*Page text*:
Updated: Jan 18, 2021

What on Earth is a bone bruise? We’re all familiar with a bruise on the skin, or a muscle bruise (known as a cork or contusion) which is bleeding from an injury. The injury is usually a direct impact or blow which ruptures cells and small blood vessels causing bleeding and swelling. In some joint injuries such as spraining your ankle or knee, not only are the ligaments damaged but quite often a bone bruise occurs. The bone bruise is a bone injury and is painful over and above the pain of your ligament injury. A bone bruise happens in about 70% of people who injure the ACL (anterior cruciate ligament) in the knee, and in 10% to 40% of ankle sprains. In a high ankle (syndesmosis) injury around 78% of people sustain a bone bruise (see our post on syndesmosis injures here). Often the articular cartilage is also damaged (ie the cartilage covering the bone that was bruised), which can lead to osteoarthritis at a later date. All of these injuries mean that early assessment and world class care are helpful in minimising or preventing long term issues.

A bone bruise or “contusion” is an injury to the bone that occurs due to the impact and shear forces that tore the ligament. It is only seen on an MRI and doesn’t show up on plain Xray or CT scan. It is bleeding and swelling (ie a bruise) within the bone due to microfracture of the trabecular bone (this is the part of the bone that looks a bit like a lattice and contains marrow). Microfracture – that means a small part of the bone was broken, not enough to show on Xray but enough to really slow you down with impact loading such as running.

Bone bruise in the knee joint
MRI of the knee: the red arrows show extensive bone bruising and articular cartilage injury in the knee. Blue arrows demonstrate joint swelling.

Bone bruises are one reason why I refer all high grade ankle and knee injuries for MRI in the first week. The reasons I do this straight away is that MRI is far more accurate when performed straight after your injury, it assists comprehensive and accurate EARLY diagnosis which is essential for world class management, and it ensures that my advice to you is based on all of the injuries you have sustained and in so doing your treatment is tailored specifically for your individual circumstance.

[Short-answer chart tasks]

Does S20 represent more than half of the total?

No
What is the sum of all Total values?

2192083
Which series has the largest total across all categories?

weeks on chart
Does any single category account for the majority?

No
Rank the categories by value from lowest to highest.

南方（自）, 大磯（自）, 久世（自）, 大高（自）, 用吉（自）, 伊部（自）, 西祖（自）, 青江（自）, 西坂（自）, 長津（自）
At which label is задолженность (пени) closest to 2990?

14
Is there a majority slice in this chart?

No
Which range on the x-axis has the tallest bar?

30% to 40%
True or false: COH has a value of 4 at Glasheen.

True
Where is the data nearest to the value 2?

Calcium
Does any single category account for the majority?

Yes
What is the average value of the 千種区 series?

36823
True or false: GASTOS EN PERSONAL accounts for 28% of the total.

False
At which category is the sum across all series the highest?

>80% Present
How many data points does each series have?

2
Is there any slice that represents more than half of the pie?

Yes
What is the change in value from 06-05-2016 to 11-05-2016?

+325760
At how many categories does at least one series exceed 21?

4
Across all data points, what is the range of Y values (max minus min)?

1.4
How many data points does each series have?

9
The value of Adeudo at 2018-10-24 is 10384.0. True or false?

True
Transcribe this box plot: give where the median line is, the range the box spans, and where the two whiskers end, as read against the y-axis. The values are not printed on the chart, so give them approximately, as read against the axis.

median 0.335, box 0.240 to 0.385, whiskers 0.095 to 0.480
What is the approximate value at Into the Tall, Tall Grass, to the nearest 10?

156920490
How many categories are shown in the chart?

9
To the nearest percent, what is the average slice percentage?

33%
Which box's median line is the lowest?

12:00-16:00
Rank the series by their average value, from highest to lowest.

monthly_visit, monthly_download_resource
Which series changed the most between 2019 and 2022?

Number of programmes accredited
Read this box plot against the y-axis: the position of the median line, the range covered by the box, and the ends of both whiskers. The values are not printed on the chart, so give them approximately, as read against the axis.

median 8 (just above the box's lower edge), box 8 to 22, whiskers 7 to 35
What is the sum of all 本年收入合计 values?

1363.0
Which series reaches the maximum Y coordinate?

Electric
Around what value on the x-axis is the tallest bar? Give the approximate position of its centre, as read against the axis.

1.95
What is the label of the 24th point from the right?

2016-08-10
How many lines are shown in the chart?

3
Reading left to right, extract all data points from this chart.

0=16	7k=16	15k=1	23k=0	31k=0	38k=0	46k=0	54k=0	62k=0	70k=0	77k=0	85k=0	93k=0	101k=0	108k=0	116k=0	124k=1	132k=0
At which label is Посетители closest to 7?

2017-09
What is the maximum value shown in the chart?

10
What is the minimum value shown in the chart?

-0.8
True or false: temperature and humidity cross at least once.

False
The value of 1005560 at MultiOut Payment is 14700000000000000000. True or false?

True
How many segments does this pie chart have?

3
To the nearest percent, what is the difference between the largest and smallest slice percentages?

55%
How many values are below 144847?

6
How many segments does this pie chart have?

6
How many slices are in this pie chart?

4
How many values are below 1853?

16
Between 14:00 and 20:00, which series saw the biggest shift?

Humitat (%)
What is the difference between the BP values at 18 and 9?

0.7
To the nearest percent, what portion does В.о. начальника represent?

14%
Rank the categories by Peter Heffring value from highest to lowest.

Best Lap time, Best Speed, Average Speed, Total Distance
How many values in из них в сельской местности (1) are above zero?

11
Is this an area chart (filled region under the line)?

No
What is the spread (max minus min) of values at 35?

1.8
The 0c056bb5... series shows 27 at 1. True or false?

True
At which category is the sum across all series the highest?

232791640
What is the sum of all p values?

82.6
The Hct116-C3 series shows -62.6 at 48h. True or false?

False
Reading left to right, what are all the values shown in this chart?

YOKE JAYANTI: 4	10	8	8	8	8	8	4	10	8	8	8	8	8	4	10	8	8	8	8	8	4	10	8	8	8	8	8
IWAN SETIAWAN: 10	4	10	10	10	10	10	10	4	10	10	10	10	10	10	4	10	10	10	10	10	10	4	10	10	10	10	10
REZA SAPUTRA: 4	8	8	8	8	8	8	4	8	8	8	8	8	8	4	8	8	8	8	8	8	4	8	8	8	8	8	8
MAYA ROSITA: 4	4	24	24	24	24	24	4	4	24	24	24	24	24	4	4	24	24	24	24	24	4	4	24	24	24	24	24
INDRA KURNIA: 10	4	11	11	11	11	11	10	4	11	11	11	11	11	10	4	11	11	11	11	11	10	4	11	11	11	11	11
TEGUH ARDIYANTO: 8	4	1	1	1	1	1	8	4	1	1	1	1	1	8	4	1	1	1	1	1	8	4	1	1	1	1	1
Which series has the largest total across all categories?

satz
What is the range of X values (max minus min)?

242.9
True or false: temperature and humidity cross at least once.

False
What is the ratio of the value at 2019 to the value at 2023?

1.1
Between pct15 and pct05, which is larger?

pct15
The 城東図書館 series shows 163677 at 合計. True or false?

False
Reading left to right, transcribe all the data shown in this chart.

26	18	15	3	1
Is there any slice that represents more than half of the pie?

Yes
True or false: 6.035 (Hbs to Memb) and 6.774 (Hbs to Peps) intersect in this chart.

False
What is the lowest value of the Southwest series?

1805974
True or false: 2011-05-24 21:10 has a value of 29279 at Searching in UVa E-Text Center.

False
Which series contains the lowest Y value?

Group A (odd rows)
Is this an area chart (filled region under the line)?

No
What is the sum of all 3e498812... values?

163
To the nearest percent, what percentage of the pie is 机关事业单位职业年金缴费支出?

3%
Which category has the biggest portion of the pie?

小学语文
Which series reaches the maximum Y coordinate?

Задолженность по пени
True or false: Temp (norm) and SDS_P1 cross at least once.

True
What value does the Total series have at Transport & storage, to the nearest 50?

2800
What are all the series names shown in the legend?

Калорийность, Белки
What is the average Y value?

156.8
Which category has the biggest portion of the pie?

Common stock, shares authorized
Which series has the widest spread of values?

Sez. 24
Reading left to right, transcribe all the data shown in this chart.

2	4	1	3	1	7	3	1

*Study questions*:
(A) Retype the part of the bone bruise text that begins at the words "Bone bruise in" and stops after the words "your individual circumstance.".
(B) Continue the text on bone bruises from where it stops.

*Outputs by task*:
(A)
Bone bruise in the knee joint
MRI of the knee: the red arrows show extensive bone bruising and articular cartilage injury in the knee. Blue arrows demonstrate joint swelling.

Bone bruises are one reason why I refer all high grade ankle and knee injuries for MRI in the first week. The reasons I do this straight away is that MRI is far more accurate when performed straight after your injury, it assists comprehensive and accurate EARLY diagnosis which is essential for world class management, and it ensures that my advice to you is based on all of the injuries you have sustained and in so doing your treatment is tailored specifically for your individual circumstance.

(B)
Another reason to diagnose early is that bone bruises are painful and require a delay in return to running or sport. The bone has a rich nerve supply, as anyone who has ever broken a bone can testify. The pain serves a very useful protective function, limiting your ability to run after the injury until such time as the bone and ligament heal. The bone bruise itself simply requires unloading (using a moon boot and crutches) to heal. Healing time varies between 6 weeks to 2 years depending on exactly what you have done (you don’t usually need the boot and crutches for more than 2-6 weeks of this period). As a rough guide most sports people can begin running between 6 weeks and 6 months after an ankle bone bruise depending on its location and how extensive it is.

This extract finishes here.